10 September 2006

quintessentially australian ways to die

I don't want to buy into the Steve Irwin malarky, because I don't give that much of a shit. It's sad that someone has died (in quite surprising circumstances it must be said) + Steve-o probably did at least as many good as completely stupid things. Beyond that, I have to confess that I didn't know the man personally.

What does fascinate + in many respects amuse me is the cult of public grief that springs up around these kinds of events. People who may barely have mourned their own nana's passing are suddenly hysterical. And all manner of morons are leaping up + down with something to say.

Some favourites:
--Naomi Robson's addition to her proven track-record of complete idiocy. Good gawd I loathe that woman.
--Russ + Germaine stepping forward to offer the voice of Australia - one right, one left but both equally ill-considered + sensational.
--And our very own leader once again adding his tokenistic + silly comments to the milieu, saying that Irwin's death occurred in "quintessentially Australian circumstances". Keep yer lid on, Johnny-boy! I mean, seriously, we have four cases of death by stingray in recorded Australian history. Compare that to 47,512 of cardiovascular disease in 2004 alone + you may agree that heart disease is the quintessential Aussie method of death. Next comes cancer.
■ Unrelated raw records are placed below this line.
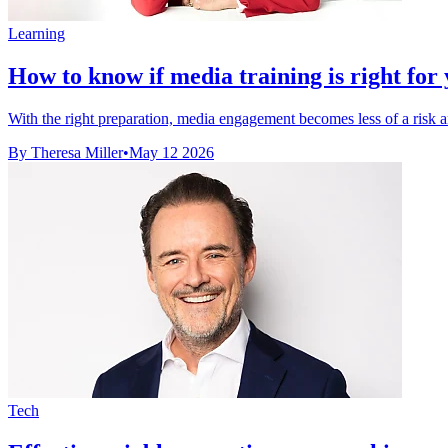
Learning
How to know if media training is right for 
With the right preparation, media engagement becomes less of a risk an
By Theresa Miller
•
May 12 2026
Tech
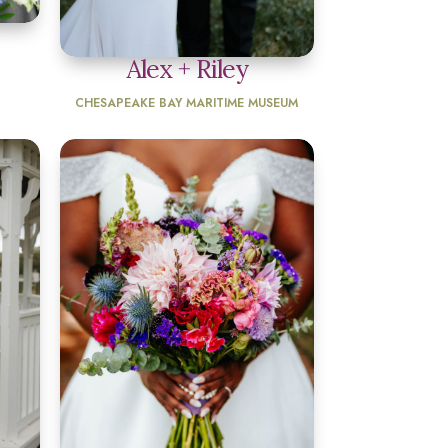
Alex + Riley
CHESAPEAKE BAY MARITIME MUSEUM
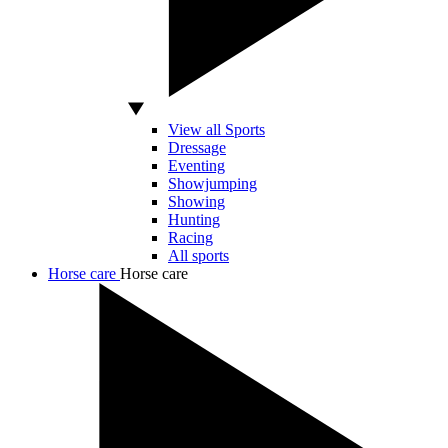
View all Sports
Dressage
Eventing
Showjumping
Showing
Hunting
Racing
All sports
Horse care
Horse care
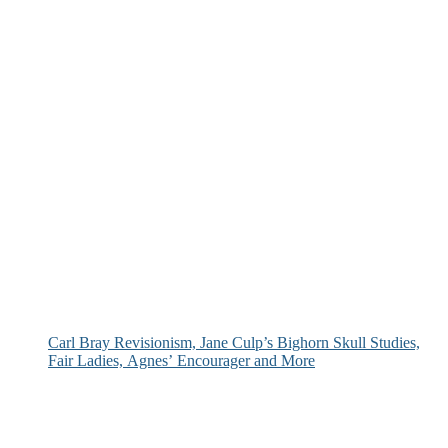
Carl Bray Revisionism, Jane Culp’s Bighorn Skull Studies,
Fair Ladies, Agnes’ Encourager and More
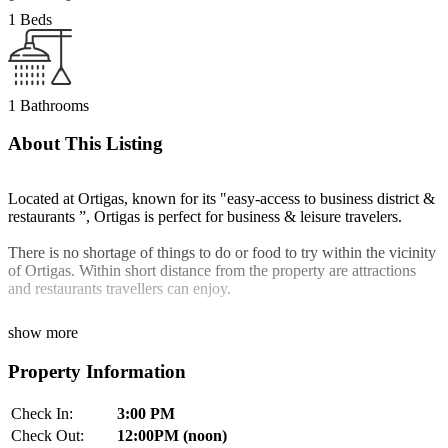
1 Beds
1 Bathrooms
About This Listing
Located at Ortigas, known for its "easy-access to business district &
restaurants ”, Ortigas is perfect for business & leisure travelers.
There is no shortage of things to do or food to try within the vicinity
of Ortigas. Within short distance from the property are attractions
and restaurants travellers can enjoy.
show more
Property Information
Check In:
3:00 PM
Check Out:
12:00PM (noon)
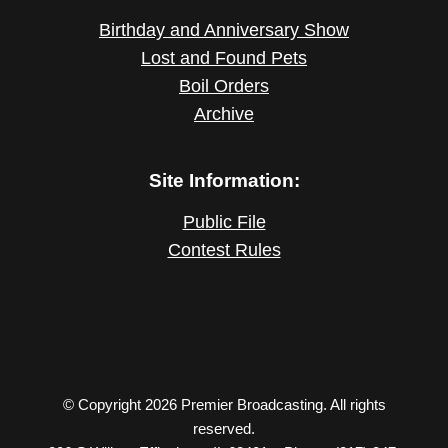
Birthday and Anniversary Show
Lost and Found Pets
Boil Orders
Archive
Site Information:
Public File
Contest Rules
© Copyright 2026 Premier Broadcasting. All rights
reserved.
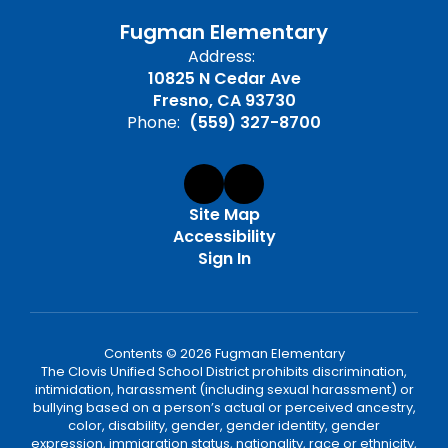
Fugman Elementary
Address:
10825 N Cedar Ave
Fresno, CA 93730
Phone:
(559) 327-8700
Site Map
Accessibility
Sign In
Contents © 2026 Fugman Elementary
The Clovis Unified School District prohibits discrimination,
intimidation, harassment (including sexual harassment) or
bullying based on a person’s actual or perceived ancestry,
color, disability, gender, gender identity, gender
expression, immigration status, nationality, race or ethnicity,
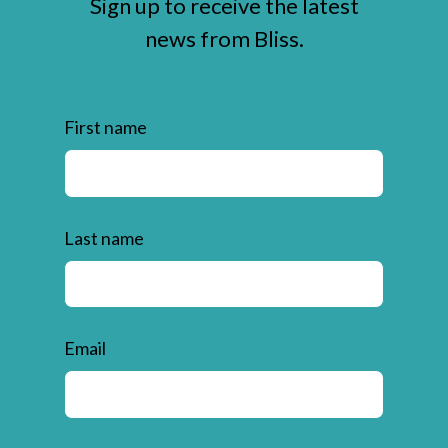
Sign up to receive the latest
news from Bliss.
First name
Last name
Email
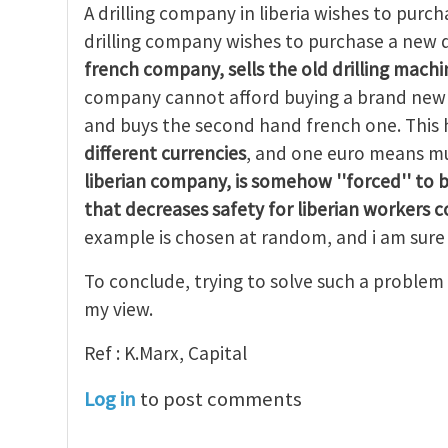
A drilling company in liberia wishes to purcha
drilling company wishes to purchase a new d
french company, sells the old drilling machin
company cannot afford buying a brand new d
and buys the second hand french one. Thi
different currencies
, and one euro means mu
liberian company, is
somehow ''forced'' to 
that decreases safety for liberian workers 
example is chosen at random, and i am sure 
To conclude, trying to solve such a problem 
my view.
Ref : K.Marx, Capital
Log in
to post comments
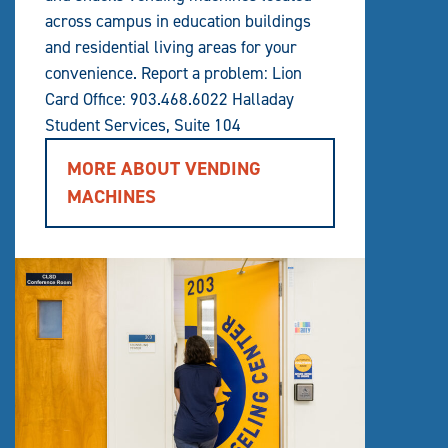
across campus in education buildings
and residential living areas for your
convenience. Report a problem: Lion
Card Office: 903.468.6022 Halladay
Student Services, Suite 104
MORE ABOUT VENDING
MACHINES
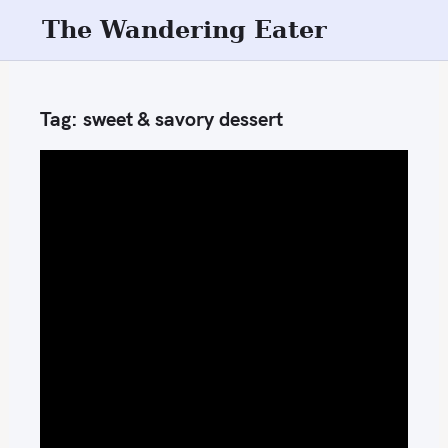
S
The Wandering Eater
k
i
p
Tag:
sweet & savory dessert
t
o
c
o
n
t
e
n
t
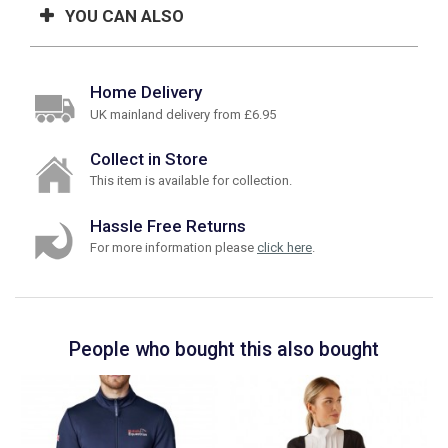
YOU CAN ALSO
Home Delivery
UK mainland delivery from £6.95
Collect in Store
This item is available for collection.
Hassle Free Returns
For more information please
click here
.
People who bought this also bought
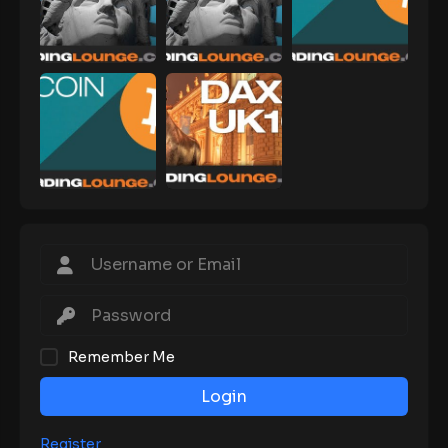
Remember Me
Login
Register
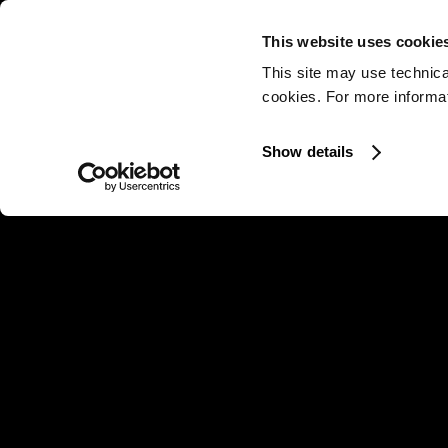
This website uses cookie
This site may use technica
cookies. For more informati
Show details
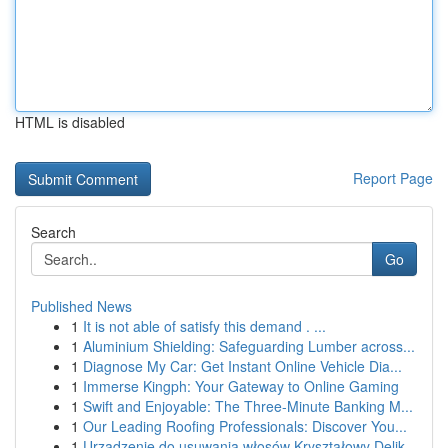
HTML is disabled
Report Page
Search
Go
Published News
1
It is not able of satisfy this demand . ...
1
Aluminium Shielding: Safeguarding Lumber across...
1
Diagnose My Car: Get Instant Online Vehicle Dia...
1
Immerse Kingph: Your Gateway to Online Gaming
1
Swift and Enjoyable: The Three-Minute Banking M...
1
Our Leading Roofing Professionals: Discover You...
1
Urządzenie do usuwania włosów Kryształowy Delik...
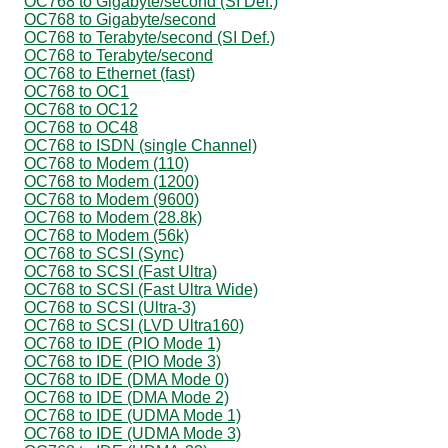
OC768 to Gigabyte/second (SI Def.)
OC768 to Gigabyte/second
OC768 to Terabyte/second (SI Def.)
OC768 to Terabyte/second
OC768 to Ethernet (fast)
OC768 to OC1
OC768 to OC12
OC768 to OC48
OC768 to ISDN (single Channel)
OC768 to Modem (110)
OC768 to Modem (1200)
OC768 to Modem (9600)
OC768 to Modem (28.8k)
OC768 to Modem (56k)
OC768 to SCSI (Sync)
OC768 to SCSI (Fast Ultra)
OC768 to SCSI (Fast Ultra Wide)
OC768 to SCSI (Ultra-3)
OC768 to SCSI (LVD Ultra160)
OC768 to IDE (PIO Mode 1)
OC768 to IDE (PIO Mode 3)
OC768 to IDE (DMA Mode 0)
OC768 to IDE (DMA Mode 2)
OC768 to IDE (UDMA Mode 1)
OC768 to IDE (UDMA Mode 3)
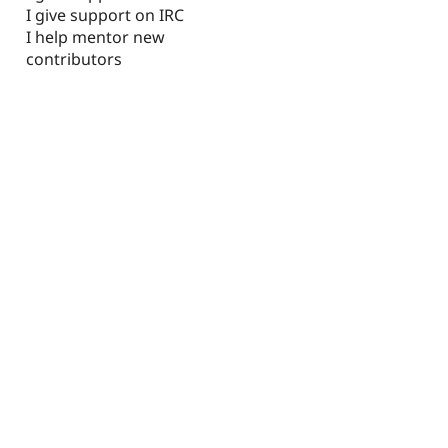
I give support on IRC
I help mentor new
contributors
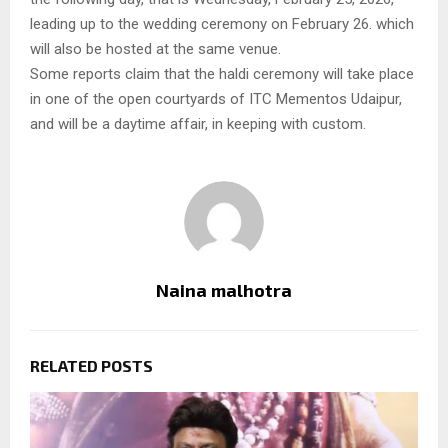
leading up to the wedding ceremony on February 26. which
will also be hosted at the same venue.
Some reports claim that the haldi ceremony will take place
in one of the open courtyards of ITC Mementos Udaipur,
and will be a daytime affair, in keeping with custom.
Naina malhotra
RELATED POSTS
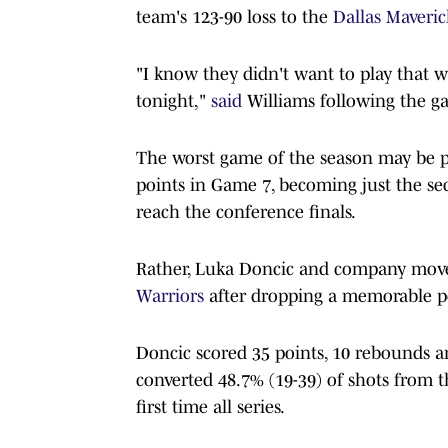
team's 123-90 loss to the
Dallas Maveric
"I know they didn't want to play that w
tonight,"
said
Williams following the g
The worst game of the season may be put
points in Game 7, becoming just the s
reach the conference finals.
Rather, Luka Doncic and company move 
Warriors
after dropping a memorable p
Doncic scored 35 points, 10 rebounds an
converted 48.7% (19-39) of shots from 
first time all series.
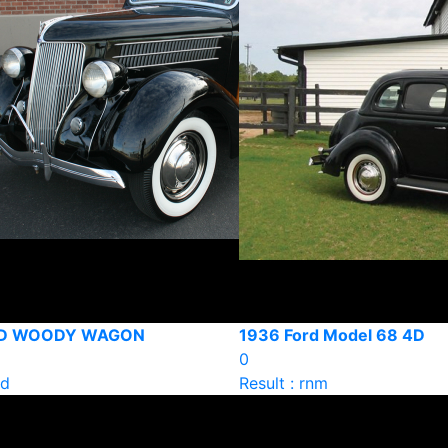
RD WOODY WAGON
1936 Ford Model 68 4D
0
ld
Result : rnm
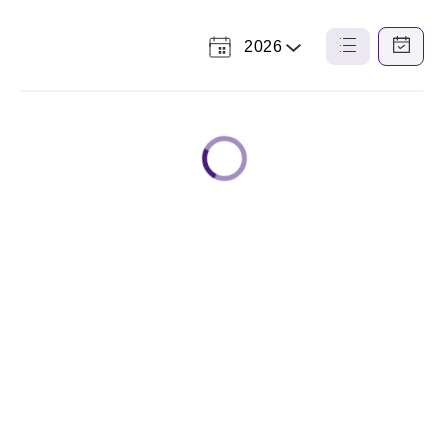
2026
Select
List
Calendar
a
View
View
Year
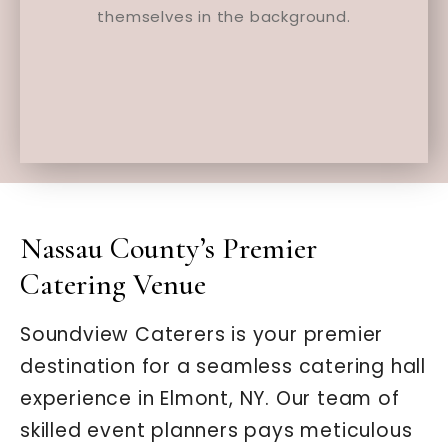
Nassau County’s Premier
Catering Venue
Soundview Caterers is your premier
destination for a seamless catering hall
experience in Elmont, NY. Our team of
skilled event planners pays meticulous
No mention of crocs, let alone stingrays. So how, exactly, this qualifies as quintessential is a mystery to me.

I've entertained myself for the last few days, thinking of other means of death that might qualify as quintessentially Australian. Choking on a ring-pull from a beer can maybe. Being pummelled to death by a boxing kangaroo, or suffocated by a cuddly koala-beer. Insert the cliche of your choice here.

We visited Mewi, Steve + Manu in the Mountains yesterday (more on that later) + Steve confessed to an irrational fear of pressure-cookers. He was telling us that when he encountered them in China he would cross to the other side of the road in order to avoid them. I had a sudden thought that death by exploding pressure-cooker might be a quintessentially Chinese way to die... ?

If you have any thoughts on the quintessence of death - in any of its guises - please feel free to add your comments!

1 comment:

crybaby said...

having your akubra fall into your eyes whilst crossing the road and being run over by a commodore.